───── Provided records ─────

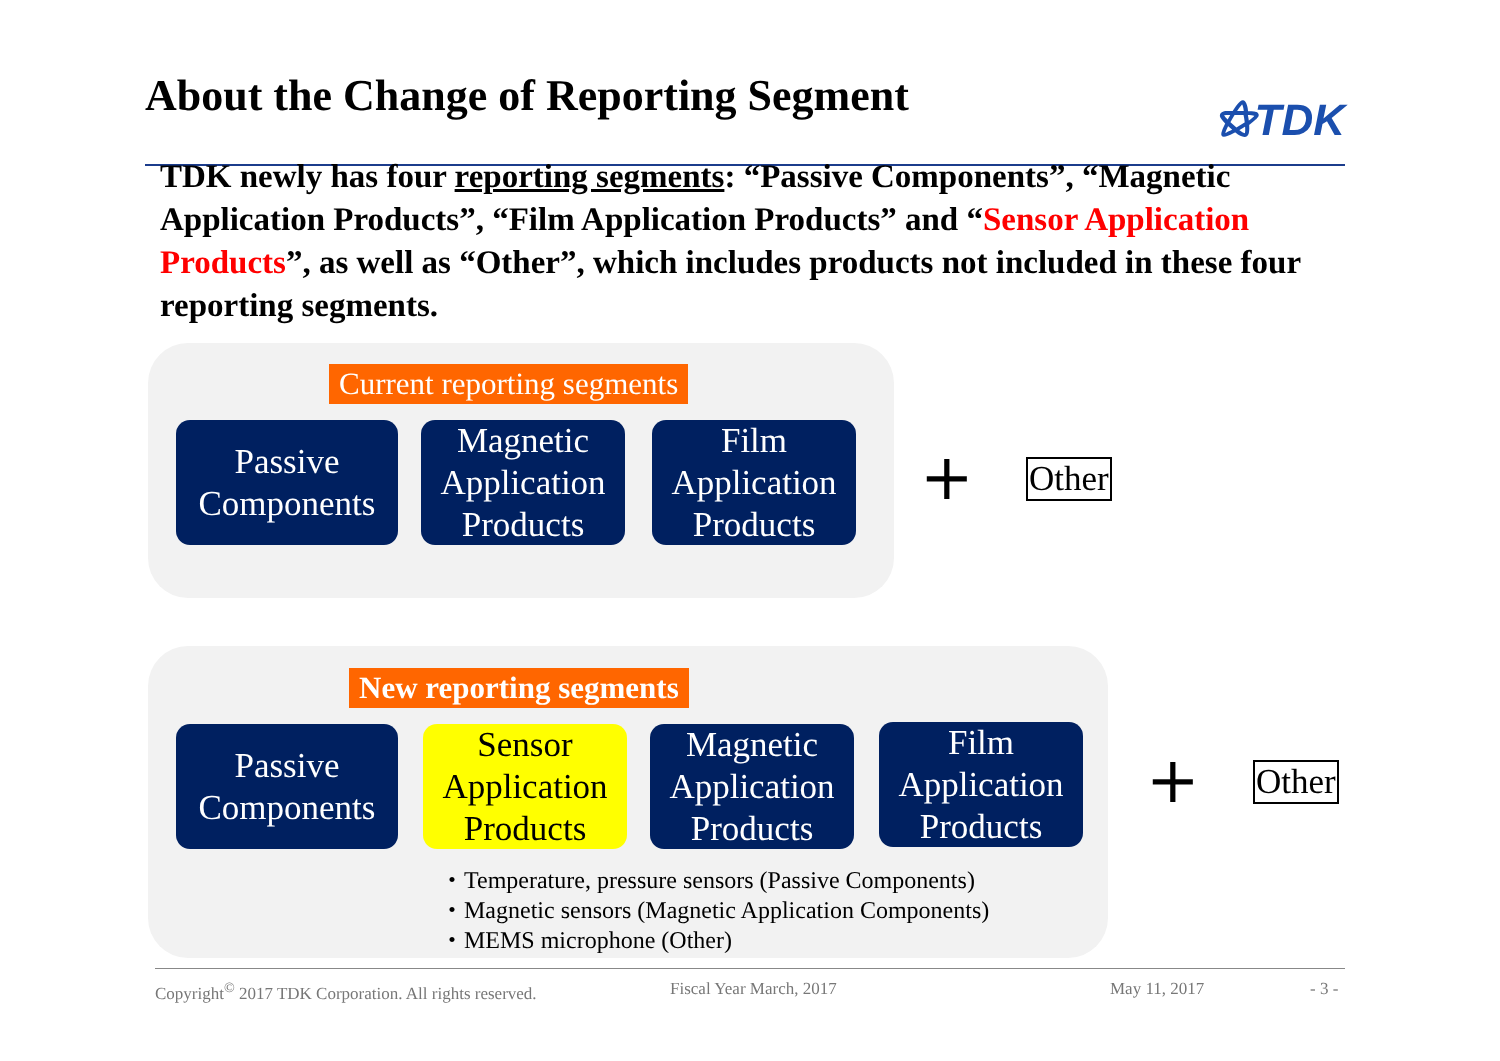About the Change of Reporting Segment
⚝TDK
TDK newly has four reporting segments: “Passive Components”, “Magnetic Application Products”, “Film Application Products” and “Sensor Application Products”, as well as “Other”, which includes products not included in these four reporting segments.
Current reporting segments
Passive
Components
Magnetic
Application
Products
Film
Application
Products
+ Other
New reporting segments
Passive
Components
Sensor
Application
Products
Magnetic
Application
Products
Film
Application
Products
+ Other
・Temperature, pressure sensors (Passive Components)
・Magnetic sensors (Magnetic Application Components)
・MEMS microphone (Other)
Copyright<sup>©</sup> 2017 TDK Corporation. All rights reserved. Fiscal Year March, 2017 May 11, 2017 - 3 -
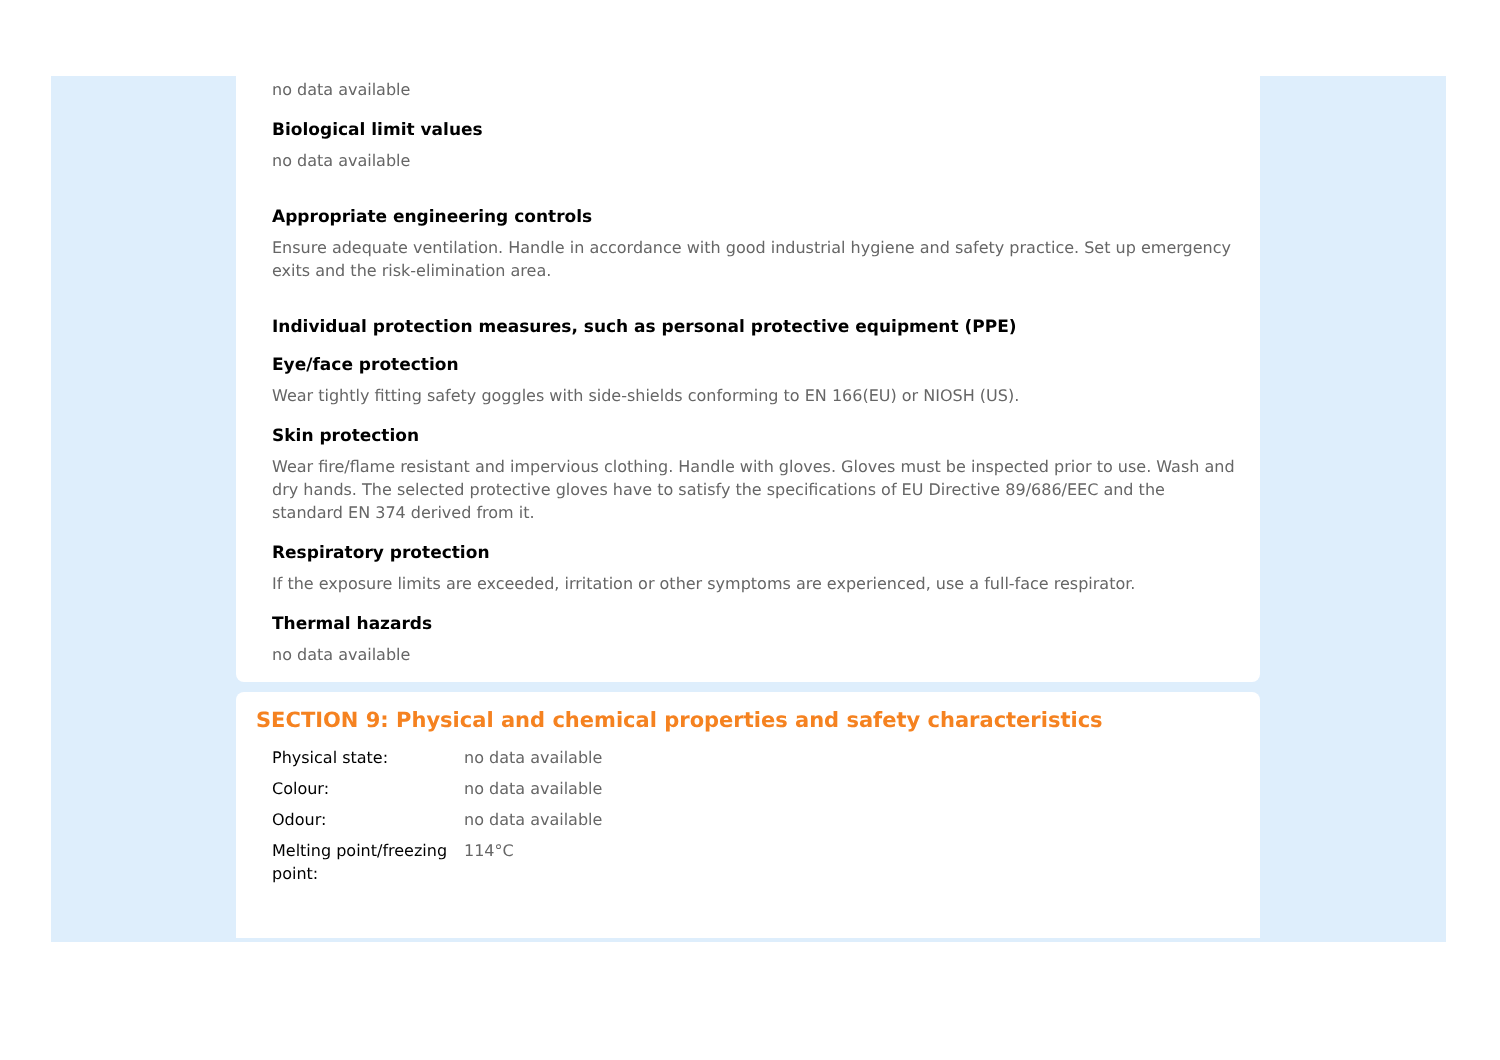no data available
Biological limit values
no data available
Appropriate engineering controls
Ensure adequate ventilation. Handle in accordance with good industrial hygiene and safety practice. Set up emergency exits and the risk-elimination area.
Individual protection measures, such as personal protective equipment (PPE)
Eye/face protection
Wear tightly fitting safety goggles with side-shields conforming to EN 166(EU) or NIOSH (US).
Skin protection
Wear fire/flame resistant and impervious clothing. Handle with gloves. Gloves must be inspected prior to use. Wash and dry hands. The selected protective gloves have to satisfy the specifications of EU Directive 89/686/EEC and the standard EN 374 derived from it.
Respiratory protection
If the exposure limits are exceeded, irritation or other symptoms are experienced, use a full-face respirator.
Thermal hazards
no data available
SECTION 9: Physical and chemical properties and safety characteristics
| Physical state: | no data available |
| Colour: | no data available |
| Odour: | no data available |
| Melting point/freezing point: | 114°C |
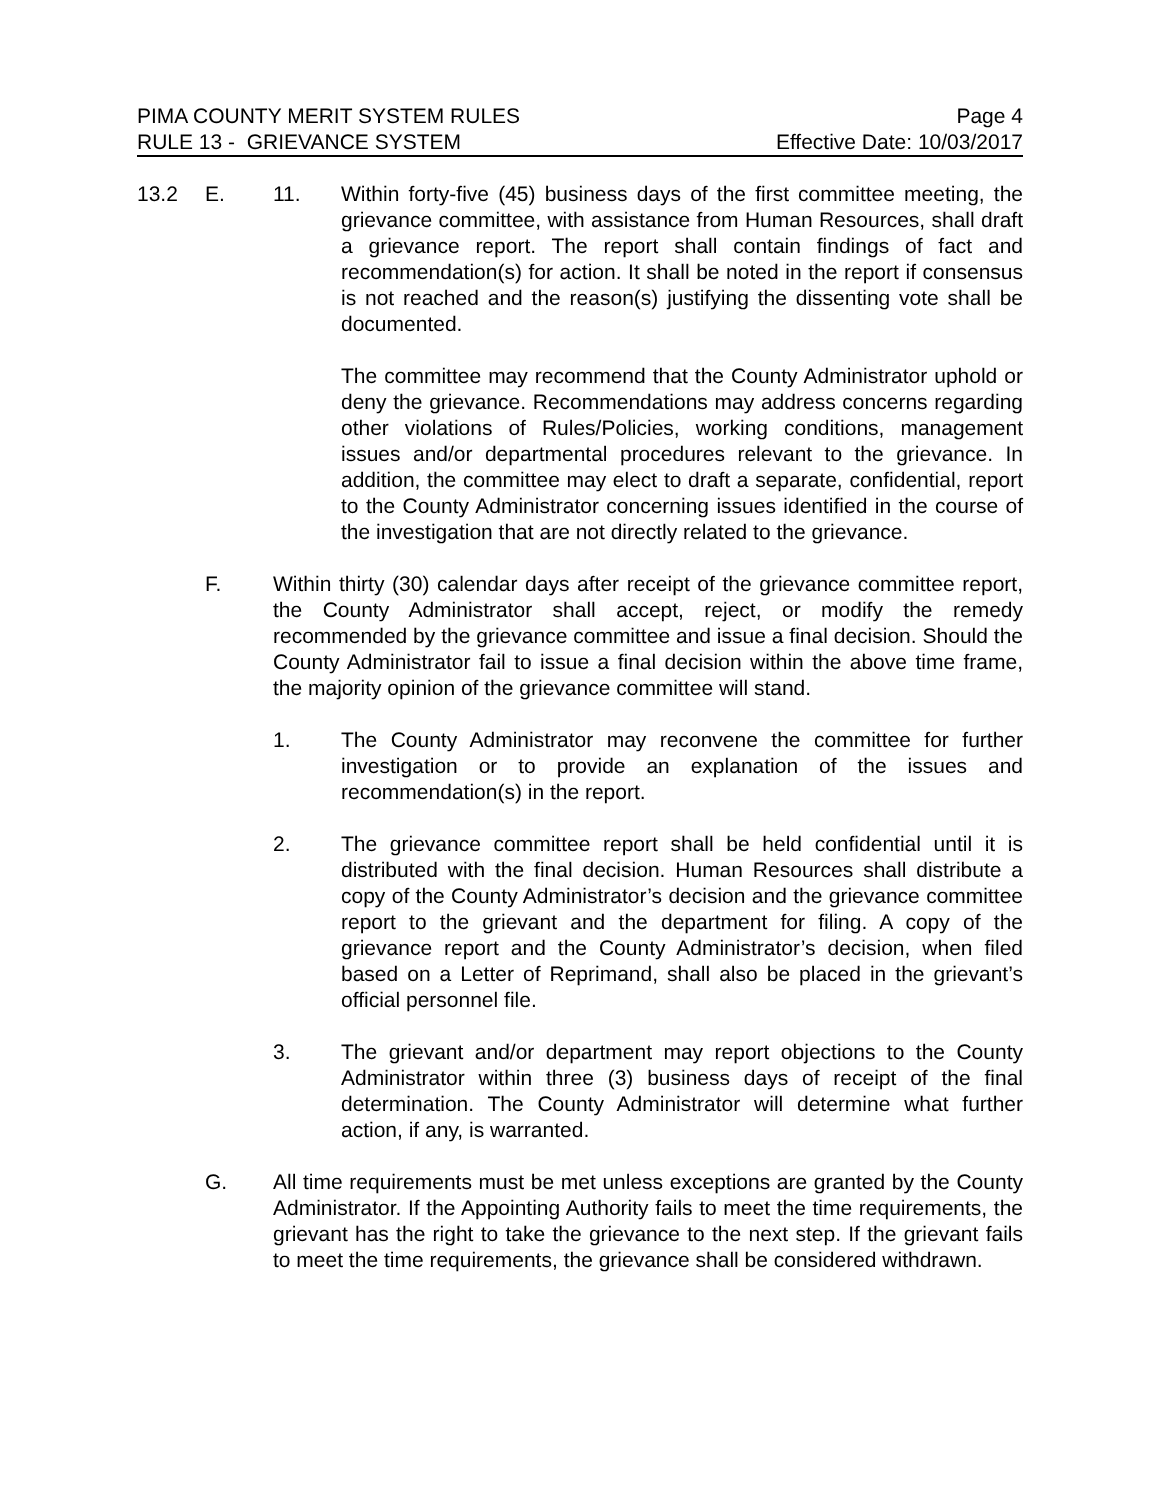PIMA COUNTY MERIT SYSTEM RULES Page 4
RULE 13 - GRIEVANCE SYSTEM Effective Date: 10/03/2017
13.2 E. 11. Within forty-five (45) business days of the first committee meeting, the grievance committee, with assistance from Human Resources, shall draft a grievance report. The report shall contain findings of fact and recommendation(s) for action. It shall be noted in the report if consensus is not reached and the reason(s) justifying the dissenting vote shall be documented.
The committee may recommend that the County Administrator uphold or deny the grievance. Recommendations may address concerns regarding other violations of Rules/Policies, working conditions, management issues and/or departmental procedures relevant to the grievance. In addition, the committee may elect to draft a separate, confidential, report to the County Administrator concerning issues identified in the course of the investigation that are not directly related to the grievance.
F. Within thirty (30) calendar days after receipt of the grievance committee report, the County Administrator shall accept, reject, or modify the remedy recommended by the grievance committee and issue a final decision. Should the County Administrator fail to issue a final decision within the above time frame, the majority opinion of the grievance committee will stand.
1. The County Administrator may reconvene the committee for further investigation or to provide an explanation of the issues and recommendation(s) in the report.
2. The grievance committee report shall be held confidential until it is distributed with the final decision. Human Resources shall distribute a copy of the County Administrator’s decision and the grievance committee report to the grievant and the department for filing. A copy of the grievance report and the County Administrator’s decision, when filed based on a Letter of Reprimand, shall also be placed in the grievant’s official personnel file.
3. The grievant and/or department may report objections to the County Administrator within three (3) business days of receipt of the final determination. The County Administrator will determine what further action, if any, is warranted.
G. All time requirements must be met unless exceptions are granted by the County Administrator. If the Appointing Authority fails to meet the time requirements, the grievant has the right to take the grievance to the next step. If the grievant fails to meet the time requirements, the grievance shall be considered withdrawn.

─────

▶ **Required work**
Copy exactly the lines of the listing above between the one holding "Biological limit values" and the one holding "13.2 E. 11.", inclusive; omit all pictures.

▶ **Task result**
Biological limit values
no data available
Appropriate engineering controls
Ensure adequate ventilation. Handle in accordance with good industrial hygiene and safety practice. Set up emergency exits and the risk-elimination area.
Individual protection measures, such as personal protective equipment (PPE)
Eye/face protection
Wear tightly fitting safety goggles with side-shields conforming to EN 166(EU) or NIOSH (US).
Skin protection
Wear fire/flame resistant and impervious clothing. Handle with gloves. Gloves must be inspected prior to use. Wash and dry hands. The selected protective gloves have to satisfy the specifications of EU Directive 89/686/EEC and the standard EN 374 derived from it.
Respiratory protection
If the exposure limits are exceeded, irritation or other symptoms are experienced, use a full-face respirator.
Thermal hazards
no data available
SECTION 9: Physical and chemical properties and safety characteristics
| Physical state: | no data available |
| Colour: | no data available |
| Odour: | no data available |
| Melting point/freezing point: | 114°C |
PIMA COUNTY MERIT SYSTEM RULES Page 4
RULE 13 - GRIEVANCE SYSTEM Effective Date: 10/03/2017
13.2 E. 11. Within forty-five (45) business days of the first committee meeting, the grievance committee, with assistance from Human Resources, shall draft a grievance report. The report shall contain findings of fact and recommendation(s) for action. It shall be noted in the report if consensus is not reached and the reason(s) justifying the dissenting vote shall be documented.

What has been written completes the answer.